→ Directions for this task
Print all entries word for word.

→ Dataset records

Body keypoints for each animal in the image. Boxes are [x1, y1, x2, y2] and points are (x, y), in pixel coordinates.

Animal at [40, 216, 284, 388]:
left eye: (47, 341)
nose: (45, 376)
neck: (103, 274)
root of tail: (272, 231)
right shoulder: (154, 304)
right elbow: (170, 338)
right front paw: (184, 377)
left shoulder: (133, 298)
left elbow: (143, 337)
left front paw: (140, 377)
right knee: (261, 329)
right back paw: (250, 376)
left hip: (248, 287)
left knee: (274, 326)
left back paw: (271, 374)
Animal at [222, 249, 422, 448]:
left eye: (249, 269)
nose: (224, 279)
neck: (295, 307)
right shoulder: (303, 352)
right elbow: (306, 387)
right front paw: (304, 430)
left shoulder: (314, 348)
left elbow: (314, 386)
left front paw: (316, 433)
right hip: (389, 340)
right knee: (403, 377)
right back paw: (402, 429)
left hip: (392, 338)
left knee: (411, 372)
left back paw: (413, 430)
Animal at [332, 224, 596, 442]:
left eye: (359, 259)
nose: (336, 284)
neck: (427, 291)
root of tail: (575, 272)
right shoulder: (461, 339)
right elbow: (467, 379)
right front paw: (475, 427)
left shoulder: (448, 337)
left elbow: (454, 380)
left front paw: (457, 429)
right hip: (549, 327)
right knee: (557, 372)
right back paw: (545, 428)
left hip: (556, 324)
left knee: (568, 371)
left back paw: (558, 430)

→ Solved exercise
Body keypoints for each animal in the image. Boxes are [x1, y1, x2, y2] and points are (x, y), in pixel coordinates.

Animal at [40, 216, 284, 388]:
left eye: (47, 341)
nose: (45, 376)
neck: (103, 274)
root of tail: (272, 231)
right shoulder: (154, 304)
right elbow: (170, 338)
right front paw: (184, 377)
left shoulder: (133, 298)
left elbow: (143, 337)
left front paw: (140, 377)
right knee: (261, 329)
right back paw: (250, 376)
left hip: (248, 287)
left knee: (274, 326)
left back paw: (271, 374)
Animal at [222, 249, 422, 448]:
left eye: (249, 269)
nose: (224, 279)
neck: (295, 307)
right shoulder: (303, 352)
right elbow: (306, 387)
right front paw: (304, 430)
left shoulder: (314, 348)
left elbow: (314, 386)
left front paw: (316, 433)
right hip: (389, 340)
right knee: (403, 377)
right back paw: (402, 429)
left hip: (392, 338)
left knee: (411, 372)
left back paw: (413, 430)
Animal at [332, 224, 596, 442]:
left eye: (359, 259)
nose: (336, 284)
neck: (427, 291)
root of tail: (575, 272)
right shoulder: (461, 339)
right elbow: (467, 379)
right front paw: (475, 427)
left shoulder: (448, 337)
left elbow: (454, 380)
left front paw: (457, 429)
right hip: (549, 327)
right knee: (557, 372)
right back paw: (545, 428)
left hip: (556, 324)
left knee: (568, 371)
left back paw: (558, 430)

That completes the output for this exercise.